Task statement:
Whenever a line in the data holds the string "ArXiv", pull that line out.
** Data extract follows **
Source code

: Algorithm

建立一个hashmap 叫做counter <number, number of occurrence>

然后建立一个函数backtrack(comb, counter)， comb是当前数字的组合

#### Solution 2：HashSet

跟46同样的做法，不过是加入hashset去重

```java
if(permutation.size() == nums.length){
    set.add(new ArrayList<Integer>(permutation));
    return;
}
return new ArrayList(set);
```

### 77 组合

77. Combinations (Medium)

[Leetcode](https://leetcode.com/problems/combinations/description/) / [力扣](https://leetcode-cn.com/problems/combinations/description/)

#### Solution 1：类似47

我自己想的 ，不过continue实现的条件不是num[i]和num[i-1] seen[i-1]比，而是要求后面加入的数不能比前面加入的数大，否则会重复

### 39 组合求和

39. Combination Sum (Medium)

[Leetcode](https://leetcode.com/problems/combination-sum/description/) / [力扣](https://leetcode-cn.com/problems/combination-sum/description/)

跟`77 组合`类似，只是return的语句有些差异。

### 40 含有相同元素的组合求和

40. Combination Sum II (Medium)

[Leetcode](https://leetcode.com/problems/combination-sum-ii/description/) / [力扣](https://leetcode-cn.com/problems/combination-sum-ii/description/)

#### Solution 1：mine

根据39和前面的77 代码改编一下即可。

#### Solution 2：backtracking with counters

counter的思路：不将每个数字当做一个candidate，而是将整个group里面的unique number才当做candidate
** End of Data extract **
** Data extract follows **
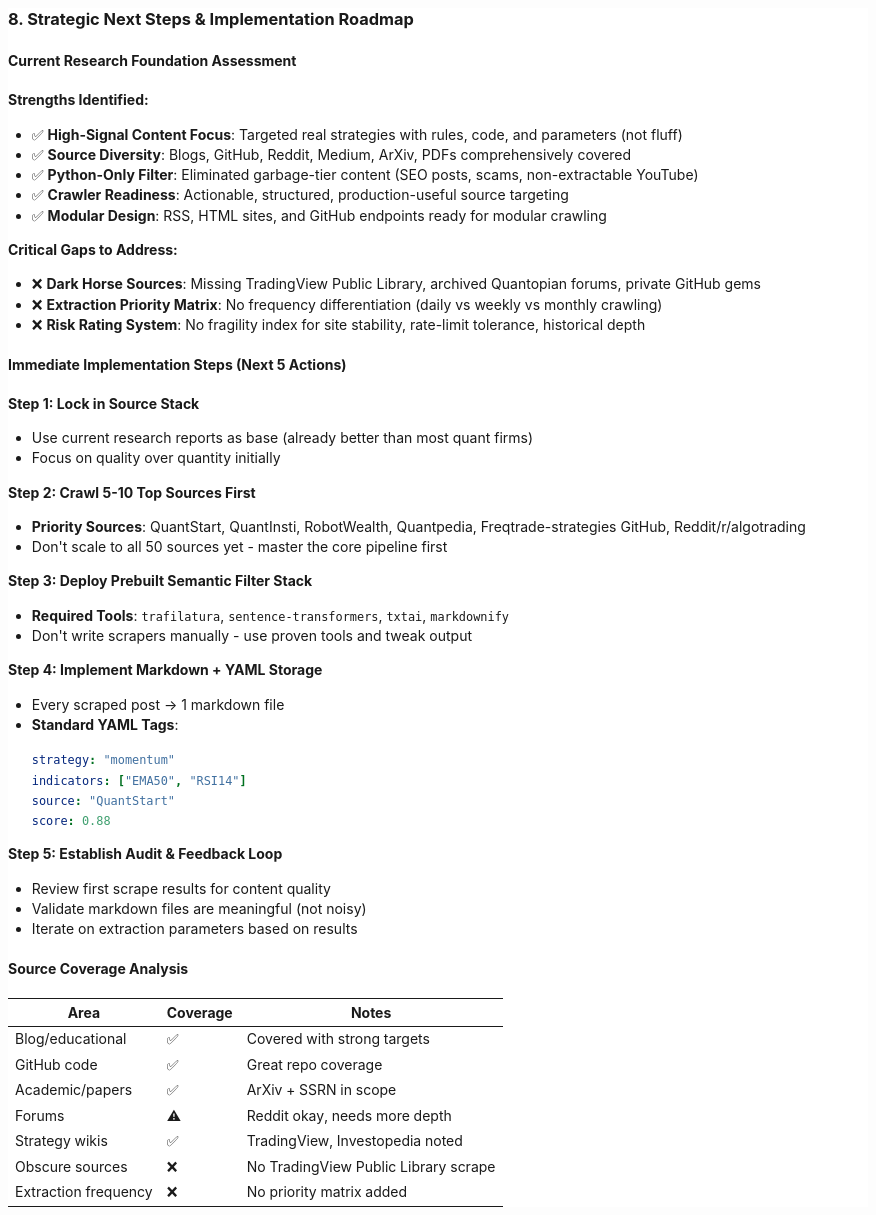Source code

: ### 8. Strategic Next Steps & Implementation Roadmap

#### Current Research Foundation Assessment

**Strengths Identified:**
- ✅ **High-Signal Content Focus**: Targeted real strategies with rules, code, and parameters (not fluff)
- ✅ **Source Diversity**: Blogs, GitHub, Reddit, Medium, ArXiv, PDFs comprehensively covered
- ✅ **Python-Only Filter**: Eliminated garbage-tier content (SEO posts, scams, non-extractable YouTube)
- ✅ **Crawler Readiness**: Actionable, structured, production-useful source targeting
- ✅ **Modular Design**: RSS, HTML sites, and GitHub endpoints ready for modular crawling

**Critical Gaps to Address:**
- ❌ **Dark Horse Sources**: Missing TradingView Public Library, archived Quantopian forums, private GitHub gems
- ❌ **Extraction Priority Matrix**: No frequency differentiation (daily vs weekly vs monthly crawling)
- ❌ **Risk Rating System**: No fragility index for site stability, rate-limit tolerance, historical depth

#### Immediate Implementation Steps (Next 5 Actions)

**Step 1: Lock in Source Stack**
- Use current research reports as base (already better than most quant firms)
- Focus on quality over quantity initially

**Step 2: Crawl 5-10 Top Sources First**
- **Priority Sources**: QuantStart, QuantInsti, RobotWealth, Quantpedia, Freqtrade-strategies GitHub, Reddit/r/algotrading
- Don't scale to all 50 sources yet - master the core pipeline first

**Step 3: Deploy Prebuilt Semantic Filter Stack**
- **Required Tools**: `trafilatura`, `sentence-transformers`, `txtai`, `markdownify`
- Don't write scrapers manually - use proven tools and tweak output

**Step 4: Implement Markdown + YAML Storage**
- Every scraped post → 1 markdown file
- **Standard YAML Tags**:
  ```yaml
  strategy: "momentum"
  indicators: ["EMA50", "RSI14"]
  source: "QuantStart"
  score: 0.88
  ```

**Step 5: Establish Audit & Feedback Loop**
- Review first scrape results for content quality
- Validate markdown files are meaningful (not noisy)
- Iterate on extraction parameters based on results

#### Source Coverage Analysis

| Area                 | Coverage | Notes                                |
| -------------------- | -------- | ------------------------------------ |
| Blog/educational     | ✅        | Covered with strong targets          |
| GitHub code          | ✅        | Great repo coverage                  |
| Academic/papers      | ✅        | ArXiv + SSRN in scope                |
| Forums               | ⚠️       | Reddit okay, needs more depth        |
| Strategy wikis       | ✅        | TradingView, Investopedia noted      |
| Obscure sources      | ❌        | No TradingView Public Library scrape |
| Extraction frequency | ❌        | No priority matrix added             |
** End of Data extract **
The answer:
- ✅ **Source Diversity**: Blogs, GitHub, Reddit, Medium, ArXiv, PDFs comprehensively covered
| Academic/papers      | ✅        | ArXiv + SSRN in scope                |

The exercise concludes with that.